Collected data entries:
- - - -

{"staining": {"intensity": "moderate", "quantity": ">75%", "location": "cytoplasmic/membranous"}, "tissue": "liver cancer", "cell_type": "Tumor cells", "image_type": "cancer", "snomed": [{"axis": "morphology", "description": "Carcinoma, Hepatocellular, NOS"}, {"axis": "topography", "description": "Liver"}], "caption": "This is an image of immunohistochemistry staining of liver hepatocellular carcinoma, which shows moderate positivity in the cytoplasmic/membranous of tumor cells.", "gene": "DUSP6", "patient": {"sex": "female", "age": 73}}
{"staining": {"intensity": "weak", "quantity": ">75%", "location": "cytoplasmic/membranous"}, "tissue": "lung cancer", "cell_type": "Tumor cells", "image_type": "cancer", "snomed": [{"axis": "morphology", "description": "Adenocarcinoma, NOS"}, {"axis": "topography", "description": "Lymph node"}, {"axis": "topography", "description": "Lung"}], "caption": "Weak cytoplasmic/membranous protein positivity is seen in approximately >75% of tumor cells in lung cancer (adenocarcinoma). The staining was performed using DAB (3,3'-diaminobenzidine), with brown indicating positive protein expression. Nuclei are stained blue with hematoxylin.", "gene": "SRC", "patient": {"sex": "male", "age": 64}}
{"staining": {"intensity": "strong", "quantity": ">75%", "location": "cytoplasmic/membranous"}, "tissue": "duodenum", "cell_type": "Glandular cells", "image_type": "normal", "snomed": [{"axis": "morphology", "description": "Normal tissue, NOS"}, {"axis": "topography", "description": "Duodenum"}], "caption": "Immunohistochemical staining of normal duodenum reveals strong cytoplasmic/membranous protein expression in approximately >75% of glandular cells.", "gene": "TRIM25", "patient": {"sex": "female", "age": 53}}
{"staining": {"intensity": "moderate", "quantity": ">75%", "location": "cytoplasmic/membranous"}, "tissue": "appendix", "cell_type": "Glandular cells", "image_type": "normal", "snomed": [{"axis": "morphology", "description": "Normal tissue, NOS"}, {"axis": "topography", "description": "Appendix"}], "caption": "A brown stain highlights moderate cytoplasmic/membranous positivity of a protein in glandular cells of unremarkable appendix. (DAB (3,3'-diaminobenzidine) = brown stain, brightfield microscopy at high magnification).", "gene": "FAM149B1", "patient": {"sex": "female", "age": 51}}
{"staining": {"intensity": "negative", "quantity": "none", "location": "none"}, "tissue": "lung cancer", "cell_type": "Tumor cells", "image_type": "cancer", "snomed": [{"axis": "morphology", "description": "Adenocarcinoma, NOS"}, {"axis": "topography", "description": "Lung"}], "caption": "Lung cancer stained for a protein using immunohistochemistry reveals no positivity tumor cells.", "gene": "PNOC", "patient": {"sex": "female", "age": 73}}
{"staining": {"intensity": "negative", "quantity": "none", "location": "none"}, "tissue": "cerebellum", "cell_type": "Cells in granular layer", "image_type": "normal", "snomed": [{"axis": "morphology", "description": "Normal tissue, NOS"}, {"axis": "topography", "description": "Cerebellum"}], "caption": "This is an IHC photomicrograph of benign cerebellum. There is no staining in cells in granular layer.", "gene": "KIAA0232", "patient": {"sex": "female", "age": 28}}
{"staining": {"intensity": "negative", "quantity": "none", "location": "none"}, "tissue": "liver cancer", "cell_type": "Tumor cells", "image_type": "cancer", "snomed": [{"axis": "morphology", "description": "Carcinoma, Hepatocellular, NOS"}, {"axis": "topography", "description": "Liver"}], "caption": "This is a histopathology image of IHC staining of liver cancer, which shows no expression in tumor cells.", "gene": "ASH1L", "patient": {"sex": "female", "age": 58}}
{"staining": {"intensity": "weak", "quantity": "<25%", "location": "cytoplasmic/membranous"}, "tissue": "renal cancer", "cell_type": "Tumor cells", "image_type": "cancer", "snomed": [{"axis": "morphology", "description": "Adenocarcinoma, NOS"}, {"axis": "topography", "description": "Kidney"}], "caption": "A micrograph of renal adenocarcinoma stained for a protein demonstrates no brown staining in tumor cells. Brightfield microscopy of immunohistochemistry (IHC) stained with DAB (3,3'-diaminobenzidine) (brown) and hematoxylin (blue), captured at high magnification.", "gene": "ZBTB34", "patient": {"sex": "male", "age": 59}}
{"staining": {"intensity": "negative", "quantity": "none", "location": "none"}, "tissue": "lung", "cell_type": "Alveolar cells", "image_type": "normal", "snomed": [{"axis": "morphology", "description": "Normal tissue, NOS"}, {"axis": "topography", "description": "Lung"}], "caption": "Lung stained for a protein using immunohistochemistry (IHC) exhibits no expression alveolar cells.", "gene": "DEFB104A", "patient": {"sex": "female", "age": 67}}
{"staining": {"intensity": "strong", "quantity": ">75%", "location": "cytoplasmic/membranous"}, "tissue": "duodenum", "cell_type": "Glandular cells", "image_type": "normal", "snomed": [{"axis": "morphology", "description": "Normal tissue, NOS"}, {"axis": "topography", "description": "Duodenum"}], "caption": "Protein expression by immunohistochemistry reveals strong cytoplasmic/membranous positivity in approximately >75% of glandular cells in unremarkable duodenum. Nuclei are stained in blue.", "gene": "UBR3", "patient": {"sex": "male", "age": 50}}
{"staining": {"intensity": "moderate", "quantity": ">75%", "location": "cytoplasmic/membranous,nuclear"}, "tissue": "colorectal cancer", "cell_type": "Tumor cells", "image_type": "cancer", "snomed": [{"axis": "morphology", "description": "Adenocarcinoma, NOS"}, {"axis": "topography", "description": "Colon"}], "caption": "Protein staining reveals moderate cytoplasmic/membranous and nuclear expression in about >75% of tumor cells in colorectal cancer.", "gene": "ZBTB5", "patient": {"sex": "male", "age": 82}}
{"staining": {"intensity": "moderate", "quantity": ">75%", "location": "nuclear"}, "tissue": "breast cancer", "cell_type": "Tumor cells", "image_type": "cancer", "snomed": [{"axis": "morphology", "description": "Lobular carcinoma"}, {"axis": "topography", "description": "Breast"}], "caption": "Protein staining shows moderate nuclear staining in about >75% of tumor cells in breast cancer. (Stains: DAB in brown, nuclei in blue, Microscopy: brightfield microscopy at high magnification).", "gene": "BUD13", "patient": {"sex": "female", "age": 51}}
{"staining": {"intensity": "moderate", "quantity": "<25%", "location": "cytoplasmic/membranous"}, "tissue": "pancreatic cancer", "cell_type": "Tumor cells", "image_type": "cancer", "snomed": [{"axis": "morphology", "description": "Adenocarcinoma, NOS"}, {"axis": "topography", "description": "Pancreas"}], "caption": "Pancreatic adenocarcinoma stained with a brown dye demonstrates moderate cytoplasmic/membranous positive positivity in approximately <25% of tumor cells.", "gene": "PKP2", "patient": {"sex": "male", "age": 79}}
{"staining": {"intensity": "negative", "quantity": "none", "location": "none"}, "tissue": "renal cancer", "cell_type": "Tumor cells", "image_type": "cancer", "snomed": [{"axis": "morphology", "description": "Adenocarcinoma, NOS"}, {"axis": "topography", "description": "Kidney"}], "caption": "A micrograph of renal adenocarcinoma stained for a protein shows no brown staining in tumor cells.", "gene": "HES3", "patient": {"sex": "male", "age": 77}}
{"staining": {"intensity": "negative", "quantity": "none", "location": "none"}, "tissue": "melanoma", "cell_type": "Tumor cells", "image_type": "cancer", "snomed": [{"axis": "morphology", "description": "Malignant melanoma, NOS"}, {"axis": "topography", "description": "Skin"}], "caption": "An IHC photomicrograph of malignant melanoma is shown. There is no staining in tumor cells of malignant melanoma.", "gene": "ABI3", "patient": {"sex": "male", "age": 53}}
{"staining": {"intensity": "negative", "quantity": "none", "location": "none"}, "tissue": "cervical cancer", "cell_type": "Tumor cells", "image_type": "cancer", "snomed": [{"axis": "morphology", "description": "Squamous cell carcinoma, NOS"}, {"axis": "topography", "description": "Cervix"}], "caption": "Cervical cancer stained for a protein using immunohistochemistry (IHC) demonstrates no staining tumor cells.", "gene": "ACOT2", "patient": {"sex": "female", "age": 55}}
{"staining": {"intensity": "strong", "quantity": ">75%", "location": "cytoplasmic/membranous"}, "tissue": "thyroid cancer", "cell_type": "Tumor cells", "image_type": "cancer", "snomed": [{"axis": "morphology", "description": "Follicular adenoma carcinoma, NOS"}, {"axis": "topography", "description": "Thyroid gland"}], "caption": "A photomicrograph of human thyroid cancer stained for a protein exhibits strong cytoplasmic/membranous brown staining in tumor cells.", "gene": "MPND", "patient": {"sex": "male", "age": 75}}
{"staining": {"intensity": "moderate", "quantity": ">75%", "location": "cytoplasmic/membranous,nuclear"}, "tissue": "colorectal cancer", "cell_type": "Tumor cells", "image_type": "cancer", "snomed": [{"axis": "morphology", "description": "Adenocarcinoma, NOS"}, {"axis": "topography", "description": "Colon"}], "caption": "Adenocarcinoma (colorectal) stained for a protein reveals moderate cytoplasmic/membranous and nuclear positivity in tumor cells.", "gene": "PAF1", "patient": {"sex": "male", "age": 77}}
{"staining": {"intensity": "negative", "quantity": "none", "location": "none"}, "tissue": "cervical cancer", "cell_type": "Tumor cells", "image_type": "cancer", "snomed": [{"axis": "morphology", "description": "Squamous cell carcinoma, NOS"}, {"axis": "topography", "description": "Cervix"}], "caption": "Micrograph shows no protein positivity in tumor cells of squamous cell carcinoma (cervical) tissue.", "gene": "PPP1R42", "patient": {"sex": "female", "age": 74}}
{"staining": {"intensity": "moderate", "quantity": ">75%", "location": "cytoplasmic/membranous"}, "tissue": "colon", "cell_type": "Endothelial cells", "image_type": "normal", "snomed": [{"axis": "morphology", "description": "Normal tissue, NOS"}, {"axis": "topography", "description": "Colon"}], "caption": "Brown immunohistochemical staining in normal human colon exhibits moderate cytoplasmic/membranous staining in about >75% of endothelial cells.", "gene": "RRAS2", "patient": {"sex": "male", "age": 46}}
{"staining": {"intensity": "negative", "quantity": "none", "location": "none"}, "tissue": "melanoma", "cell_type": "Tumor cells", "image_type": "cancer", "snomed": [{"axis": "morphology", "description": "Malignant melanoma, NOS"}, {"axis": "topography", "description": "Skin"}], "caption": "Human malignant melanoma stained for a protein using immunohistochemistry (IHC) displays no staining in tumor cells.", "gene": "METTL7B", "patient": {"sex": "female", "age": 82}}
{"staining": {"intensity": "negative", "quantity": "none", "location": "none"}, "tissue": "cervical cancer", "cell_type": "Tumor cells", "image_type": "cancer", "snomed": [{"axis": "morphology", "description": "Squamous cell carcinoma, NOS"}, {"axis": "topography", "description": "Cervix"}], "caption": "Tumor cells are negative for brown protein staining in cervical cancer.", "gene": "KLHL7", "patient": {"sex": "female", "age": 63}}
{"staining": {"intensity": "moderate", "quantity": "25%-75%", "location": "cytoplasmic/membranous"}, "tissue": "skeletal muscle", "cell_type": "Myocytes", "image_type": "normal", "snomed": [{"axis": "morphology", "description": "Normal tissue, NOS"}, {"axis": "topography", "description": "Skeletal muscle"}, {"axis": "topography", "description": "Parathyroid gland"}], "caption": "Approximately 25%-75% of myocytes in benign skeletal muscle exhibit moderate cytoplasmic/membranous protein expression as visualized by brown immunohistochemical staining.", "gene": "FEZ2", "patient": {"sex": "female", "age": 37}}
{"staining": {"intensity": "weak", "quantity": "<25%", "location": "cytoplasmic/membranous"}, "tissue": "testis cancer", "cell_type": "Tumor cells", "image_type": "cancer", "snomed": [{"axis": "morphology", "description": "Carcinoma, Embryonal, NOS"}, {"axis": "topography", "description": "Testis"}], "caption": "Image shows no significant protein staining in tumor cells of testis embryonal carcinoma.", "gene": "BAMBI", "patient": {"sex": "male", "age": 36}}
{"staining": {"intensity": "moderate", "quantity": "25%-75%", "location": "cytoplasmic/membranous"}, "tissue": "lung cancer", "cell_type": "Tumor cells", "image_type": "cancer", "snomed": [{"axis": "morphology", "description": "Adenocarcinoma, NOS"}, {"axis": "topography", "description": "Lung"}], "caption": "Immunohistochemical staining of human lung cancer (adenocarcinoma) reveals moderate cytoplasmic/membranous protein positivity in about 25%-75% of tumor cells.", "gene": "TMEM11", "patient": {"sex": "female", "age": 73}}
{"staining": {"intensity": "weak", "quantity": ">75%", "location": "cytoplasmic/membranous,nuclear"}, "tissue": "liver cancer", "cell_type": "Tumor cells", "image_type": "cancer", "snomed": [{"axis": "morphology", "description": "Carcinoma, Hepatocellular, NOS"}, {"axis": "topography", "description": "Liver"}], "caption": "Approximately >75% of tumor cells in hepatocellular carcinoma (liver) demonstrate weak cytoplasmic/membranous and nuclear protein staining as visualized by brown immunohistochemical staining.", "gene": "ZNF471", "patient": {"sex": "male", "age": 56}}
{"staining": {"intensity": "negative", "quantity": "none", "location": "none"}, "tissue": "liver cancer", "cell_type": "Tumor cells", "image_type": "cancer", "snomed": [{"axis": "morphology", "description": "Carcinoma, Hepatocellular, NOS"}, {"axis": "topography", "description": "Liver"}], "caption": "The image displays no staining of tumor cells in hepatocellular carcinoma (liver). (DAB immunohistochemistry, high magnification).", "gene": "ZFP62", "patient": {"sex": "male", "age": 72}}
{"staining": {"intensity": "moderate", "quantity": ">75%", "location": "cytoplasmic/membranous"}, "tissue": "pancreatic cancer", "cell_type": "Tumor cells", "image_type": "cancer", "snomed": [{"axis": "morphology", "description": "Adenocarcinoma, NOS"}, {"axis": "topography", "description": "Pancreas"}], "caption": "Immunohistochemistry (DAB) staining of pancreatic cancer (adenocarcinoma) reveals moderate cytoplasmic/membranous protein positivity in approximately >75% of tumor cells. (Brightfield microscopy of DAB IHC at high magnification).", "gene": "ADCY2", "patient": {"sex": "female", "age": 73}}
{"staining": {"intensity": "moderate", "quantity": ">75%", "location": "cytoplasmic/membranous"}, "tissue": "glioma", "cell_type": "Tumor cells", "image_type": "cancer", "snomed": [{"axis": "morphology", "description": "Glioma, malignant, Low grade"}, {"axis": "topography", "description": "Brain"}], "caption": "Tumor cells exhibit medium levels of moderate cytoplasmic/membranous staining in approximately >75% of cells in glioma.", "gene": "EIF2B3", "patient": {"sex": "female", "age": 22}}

- - - -

To do
In the entries above, find each line that has the word "malignant". Copy it.

Finished exercise
{"staining": {"intensity": "negative", "quantity": "none", "location": "none"}, "tissue": "melanoma", "cell_type": "Tumor cells", "image_type": "cancer", "snomed": [{"axis": "morphology", "description": "Malignant melanoma, NOS"}, {"axis": "topography", "description": "Skin"}], "caption": "An IHC photomicrograph of malignant melanoma is shown. There is no staining in tumor cells of malignant melanoma.", "gene": "ABI3", "patient": {"sex": "male", "age": 53}}
{"staining": {"intensity": "negative", "quantity": "none", "location": "none"}, "tissue": "melanoma", "cell_type": "Tumor cells", "image_type": "cancer", "snomed": [{"axis": "morphology", "description": "Malignant melanoma, NOS"}, {"axis": "topography", "description": "Skin"}], "caption": "Human malignant melanoma stained for a protein using immunohistochemistry (IHC) displays no staining in tumor cells.", "gene": "METTL7B", "patient": {"sex": "female", "age": 82}}
{"staining": {"intensity": "moderate", "quantity": ">75%", "location": "cytoplasmic/membranous"}, "tissue": "glioma", "cell_type": "Tumor cells", "image_type": "cancer", "snomed": [{"axis": "morphology", "description": "Glioma, malignant, Low grade"}, {"axis": "topography", "description": "Brain"}], "caption": "Tumor cells exhibit medium levels of moderate cytoplasmic/membranous staining in approximately >75% of cells in glioma.", "gene": "EIF2B3", "patient": {"sex": "female", "age": 22}}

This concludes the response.